Business

10 years of selling art on Yonge Street

LABOUR OF LOVE: Muse Gallery director  Jay Belmore surrounded by the art he has loved promoting and selling for the past 10 years.
LABOUR OF LOVE: Muse Gallery director Jay Belmore surrounded by the contemporary Canadian art he has loved promoting and selling for the past 10 years.

With near-constant road construction, skyrocketing rents, and dearth of parking, it’s astounding when any store on Yonge Street is able to celebrate a decade in business, let alone an art gallery.

Yet, despite the apparent odds, Summerhill’s Muse Gallery will be celebrating its 10th anniversary in October.

“The store beside us has changed hands three times, and we’ve witnessed crews tear up Yonge Street for various cable and piping projects at least 10 times,” Muse Gallery director and co-owner Jay Belmore admits. “But it’s been going very well for 10 years, despite the 2008 downturn. And most importantly, we love what we do.”

Belmore, himself a painter and illustrator whose work has appeared in high-profile magazines including Esquire and Newsweek during his 25-year career, opened Muse in 2005 with wife Lisa Low to showcase their favourite Canadian contemporary art.

They decided on Summerhill as the gallery’s location partly because of Belmore’s memories: his brother was living in the neighbourhood when he first arrived in Toronto from Alberta 32 years ago, and he stayed there while looking for an apartment.

“I loved this area,” Belmore recalls. “It was very genteel — beautiful trees, upscale businesses. I really wanted to be part of this.”

They also chose the neighbourhood because there were no other contemporary galleries nearby. (D & E Lake Ltd., across the street, specializes in rare books and pre-2000 art.)

“I didn’t want to become part of a community like Queen West or Yorkville,” Belmore says. “I wanted to be off on my own and have the solitude needed to make your own decisions and not be influenced by other galleries.”

Asked if he and his wife look for any themes in particular, Belmore cites two broad guidelines. One is the “hair standing on the back of your neck” feeling inspired by all great works of art.

“Where they live has a huge influence on Canadians,” he says, showcasing some of his favourite work. “You get a lot of paintings that are direct reflections of nature, or surroundings such as the artist’s studio in Montreal looking down at the tangled clotheslines in the alleyway, which are then abstracted.”

As an example, he points to “Scattered Showers,” an abstract by artist Jean Jewer, whose exhibition, The Elements, runs at the gallery until Oct. 15.

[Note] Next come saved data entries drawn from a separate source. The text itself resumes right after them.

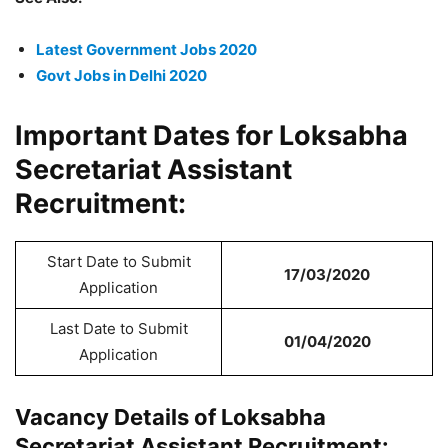
Latest Government Jobs 2020
Govt Jobs in Delhi 2020
Important Dates for Loksabha
Secretariat Assistant
Recruitment:
Start Date to Submit
17/03/2020
Application
Last Date to Submit
01/04/2020
Application
Vacancy Details of Loksabha
Secretariat Assistant Recruitment: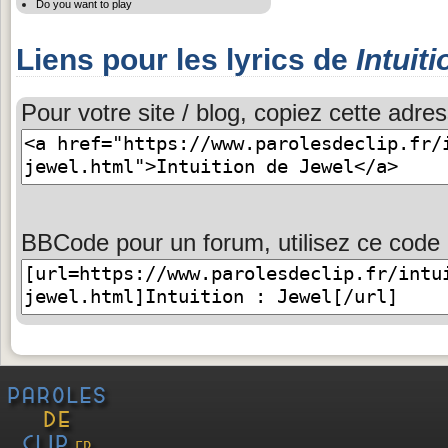
Do you want to play
Liens pour les lyrics de
Intuiti
Pour votre site / blog, copiez cette adres
BBCode pour un forum, utilisez ce code 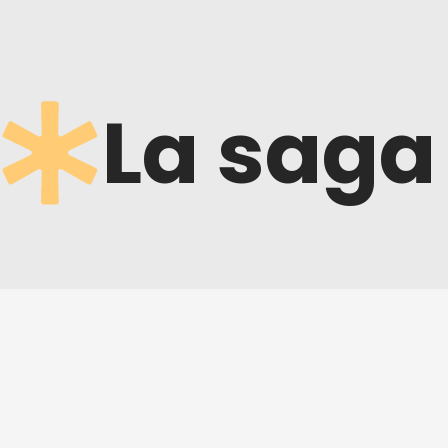
La saga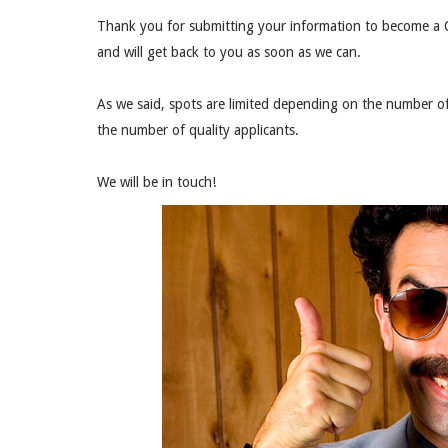
Thank you for submitting your information to become a Q
and will get back to you as soon as we can.
As we said, spots are limited depending on the number of
the number of quality applicants.
We will be in touch!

The daughter of a Newfoundland fisherman, Jewer has used natural shades of blue, green and pink punctuated with splotches of black and white to depict what’s left of a tidal pool after most of it has been swept into the ocean. “It’s all about nature and its various effects – wind and erosion and swirling things around,” Belmore says.

Though challenging, the gallery business has been a rewarding one for Belmore, who partly credits his success to a general movement in the Canadian art world towards self-education and the discovery of new work.

“We have clients, who haven’t changed their art in 40 years, suddenly saying ‘it’s time for a change,’” he says. “It’s an exciting, very gratifying process to introduce that sort of client, or a younger client, to contemporary art for the very first time.”